3. K8s nginx-ingress was unreachable even though it had valid certs

  • Cert-manager inside MicroK8s held valid TLS secrets for the affected domains.
  • The active nginx-ingress-microk8s controller is configured for ingressClass=public.
  • Most Ingress resources specify ingressClassName: nginx.
  • Because of the class mismatch, those Ingresses were never reconciled by the active controller, so K8s could not serve traffic even if Traefik had forwarded it.

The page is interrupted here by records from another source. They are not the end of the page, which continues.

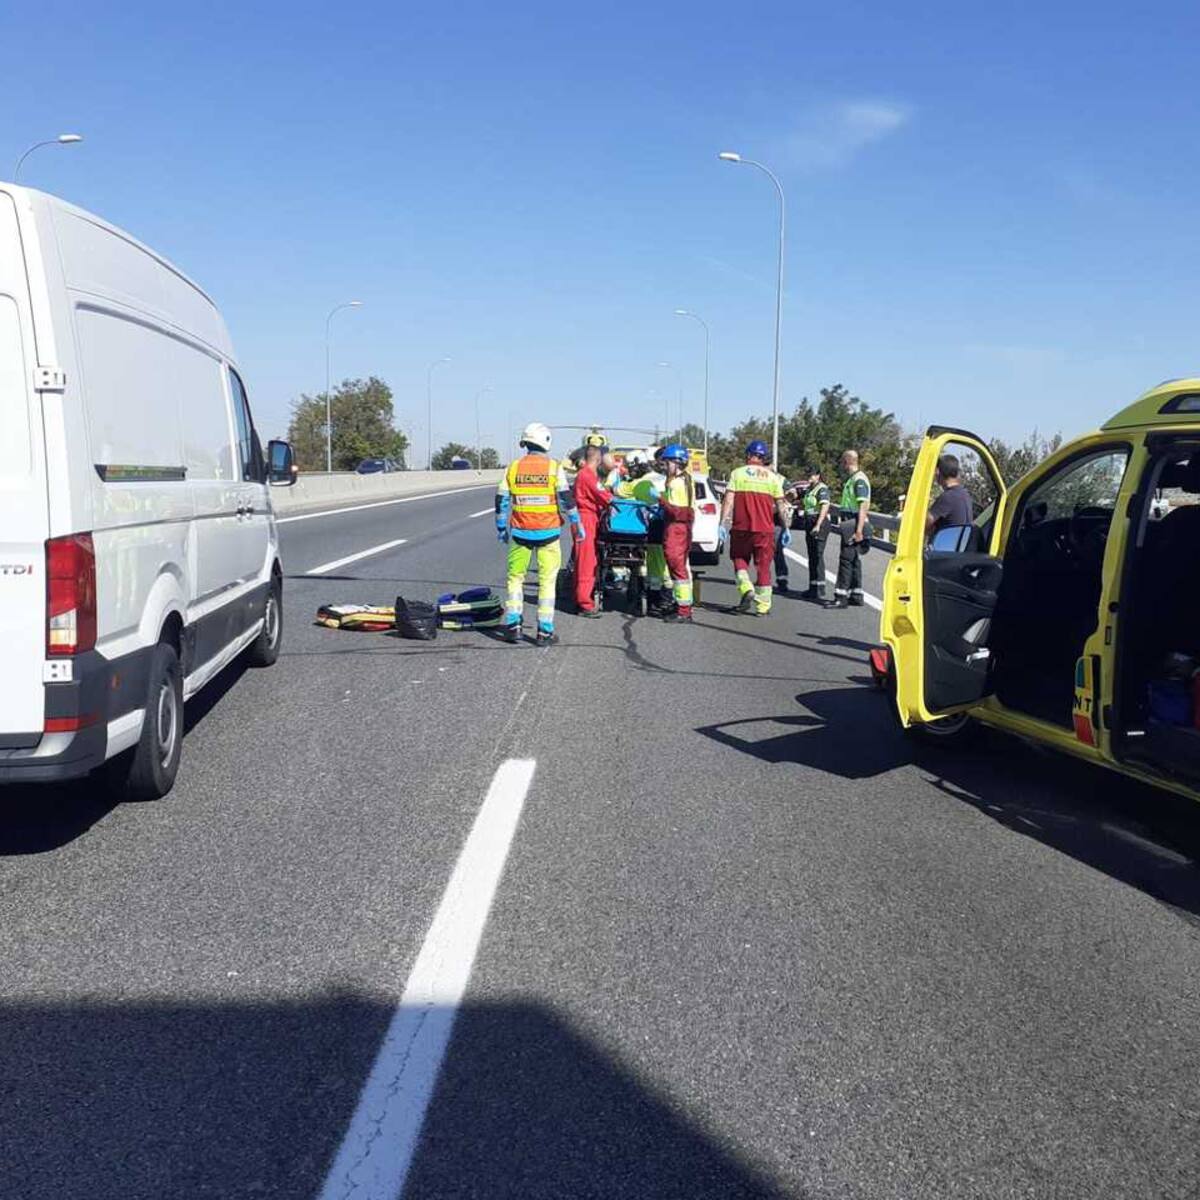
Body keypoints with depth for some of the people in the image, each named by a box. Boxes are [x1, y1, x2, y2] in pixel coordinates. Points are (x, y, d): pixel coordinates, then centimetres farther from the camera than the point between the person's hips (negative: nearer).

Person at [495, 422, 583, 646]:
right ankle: (545, 631, 4)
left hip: (521, 533, 2)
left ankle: (513, 625, 9)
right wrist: (577, 526, 4)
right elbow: (566, 500, -6)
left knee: (515, 577, 14)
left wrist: (501, 529, 17)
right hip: (548, 533, -2)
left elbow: (502, 501, 6)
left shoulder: (513, 468, 2)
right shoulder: (554, 468, -5)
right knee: (547, 581, 5)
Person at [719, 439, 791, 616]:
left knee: (740, 559, 17)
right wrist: (786, 528, 12)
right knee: (763, 566, 8)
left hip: (741, 527, -1)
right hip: (765, 529, 1)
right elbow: (780, 505, 6)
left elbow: (728, 500, -6)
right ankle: (762, 606, 8)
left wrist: (723, 524, -7)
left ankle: (746, 589, -6)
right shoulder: (772, 477, 6)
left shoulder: (737, 473, 2)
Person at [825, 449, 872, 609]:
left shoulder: (859, 479, -13)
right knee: (854, 560, 12)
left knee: (846, 559, -10)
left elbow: (864, 505, -20)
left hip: (855, 525, -10)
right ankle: (856, 596, 17)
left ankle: (841, 597, -11)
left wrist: (859, 530, -24)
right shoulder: (851, 479, 18)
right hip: (850, 525, 10)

4. Several Docker backends were stopped

  • fetcherpay-web — stopped.
  • poste (mail) — stopped.
  • postgres and gitea (git) — stopped.
  • temporal-ui was running, but the Traefik Docker label pointed at the gRPC port 7233 instead of the HTTP UI port 8080, causing 502s for workflow.fetcherpay.com.

Why detection failed

  • No synthetic uptime probes were running against the public endpoints.
  • No certificate-expiry or certificate-default alerting.
  • No Traefik routing-health alert.
  • Docker restart: unless-stopped only helps if the container was started; there was no watchdog for expected-but-stopped services.
  • K8s ingress reconciliation was not monitored, so the class mismatch went unnoticed.

Remediation actions taken

  1. Rebuilt the Traefik file-provider config (/home/garfield/letsencrypt/manual/tls.yml) with explicit routers and services for every commercial domain.
  2. Attached Traefik to the fetcherpay Docker network in /home/garfield/traefik-compose.yml so it could reach FetcherPay backends.
  3. Extracted valid K8s cert-manager secrets and loaded them as static TLS certificates in Traefik to bypass the GoDaddy duplicate-TXT issue.
  4. Started stopped backend containers: fetcherpay-web, poste, postgres, gitea.
  5. Fixed workflow.fetcherpay.com by routing to temporal-ui:8080 instead of 7233.
  6. Fixed git.fetcherpay.com SSH port conflict by changing the host mapping from 2222:22 to 22222:22 in /home/garfield/Downloads/docker-compose.prod.yml.
  7. Verified all public endpoints return expected HTTP codes with TLS certificates that validate.

Remaining technical debt

  • K8s nginx-ingress is still effectively bypassed for public traffic. Long-term the ingress classes should be reconciled or the public edge should be migrated to a single controller.
  • Several fetcherpay.com subdomains that depend on stopped services remain down: api.fetcherpay.com, prometheus.fetcherpay.com, grafana.fetcherpay.com, adminer.fetcherpay.com, traefik.fetcherpay.com.
  • Secrets are still stored plaintext in manifests and compose files.
  • No centralized logging, metrics, or alerting exists for Hermes or the edge proxy.

Follow-up work

See 2026-06-14-public-edge-outage-plan.md for the full runbook / monitoring / probing plan.